# Task directions
Reproduce the lines below word for word, beginning with the line that contains "Panneau de gestion des cookies" and continuing through the line that contains "Viktoriagatan, Landskrona". Leave the pictures out of your answer.

# Exercise inputs
⁂

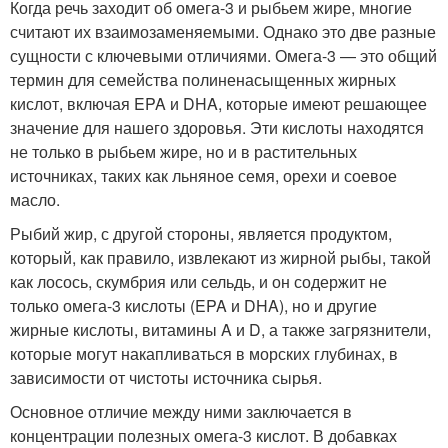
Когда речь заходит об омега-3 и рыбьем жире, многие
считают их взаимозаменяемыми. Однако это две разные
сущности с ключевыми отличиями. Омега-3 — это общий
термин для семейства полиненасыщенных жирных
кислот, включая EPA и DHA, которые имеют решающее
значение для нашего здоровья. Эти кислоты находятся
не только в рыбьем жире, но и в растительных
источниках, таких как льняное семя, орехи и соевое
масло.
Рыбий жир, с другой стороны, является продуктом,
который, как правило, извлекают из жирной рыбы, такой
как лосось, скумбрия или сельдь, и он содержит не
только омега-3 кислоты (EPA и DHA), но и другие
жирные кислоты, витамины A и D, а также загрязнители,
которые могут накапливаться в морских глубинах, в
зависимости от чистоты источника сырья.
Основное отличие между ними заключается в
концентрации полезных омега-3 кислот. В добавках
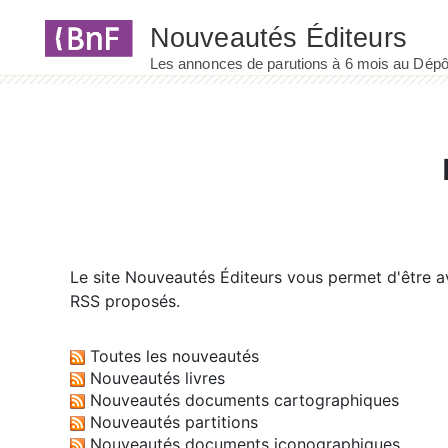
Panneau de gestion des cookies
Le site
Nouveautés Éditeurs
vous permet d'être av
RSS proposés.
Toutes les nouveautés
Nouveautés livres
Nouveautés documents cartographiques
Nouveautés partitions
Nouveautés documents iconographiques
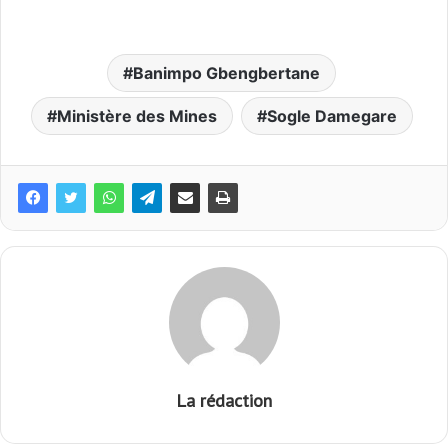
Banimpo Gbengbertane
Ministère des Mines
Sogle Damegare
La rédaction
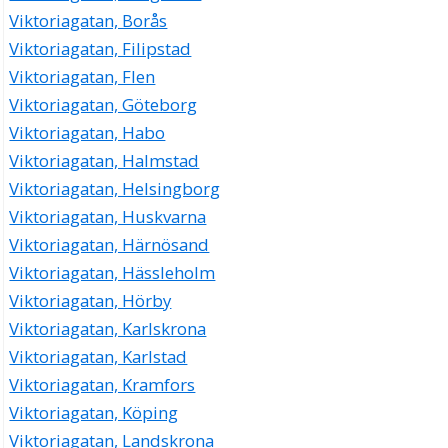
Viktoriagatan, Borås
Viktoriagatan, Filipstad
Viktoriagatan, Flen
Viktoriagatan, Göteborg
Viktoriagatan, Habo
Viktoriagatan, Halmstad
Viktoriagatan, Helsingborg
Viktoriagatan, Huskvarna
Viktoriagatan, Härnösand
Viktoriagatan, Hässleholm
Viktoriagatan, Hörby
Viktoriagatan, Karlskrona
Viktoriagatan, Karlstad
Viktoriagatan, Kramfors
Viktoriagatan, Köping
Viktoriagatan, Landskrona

⁂

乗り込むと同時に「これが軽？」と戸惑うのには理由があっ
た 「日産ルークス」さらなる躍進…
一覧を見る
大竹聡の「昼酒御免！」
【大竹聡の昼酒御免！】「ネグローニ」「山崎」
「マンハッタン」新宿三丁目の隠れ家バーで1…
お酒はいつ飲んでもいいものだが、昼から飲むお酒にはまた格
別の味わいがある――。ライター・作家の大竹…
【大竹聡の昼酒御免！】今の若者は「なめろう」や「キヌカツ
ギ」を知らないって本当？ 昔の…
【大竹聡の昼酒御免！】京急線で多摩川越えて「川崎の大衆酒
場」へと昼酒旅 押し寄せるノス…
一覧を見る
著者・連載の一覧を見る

⁂

# Solution for this problem
Panneau de gestion des cookies
Le site
Nouveautés Éditeurs
vous permet d'être av
RSS proposés.
Toutes les nouveautés
Nouveautés livres
Nouveautés documents cartographiques
Nouveautés partitions
Nouveautés documents iconographiques
Banimpo Gbengbertane
Ministère des Mines
Sogle Damegare
La rédaction
Viktoriagatan, Borås
Viktoriagatan, Filipstad
Viktoriagatan, Flen
Viktoriagatan, Göteborg
Viktoriagatan, Habo
Viktoriagatan, Halmstad
Viktoriagatan, Helsingborg
Viktoriagatan, Huskvarna
Viktoriagatan, Härnösand
Viktoriagatan, Hässleholm
Viktoriagatan, Hörby
Viktoriagatan, Karlskrona
Viktoriagatan, Karlstad
Viktoriagatan, Kramfors
Viktoriagatan, Köping
Viktoriagatan, Landskrona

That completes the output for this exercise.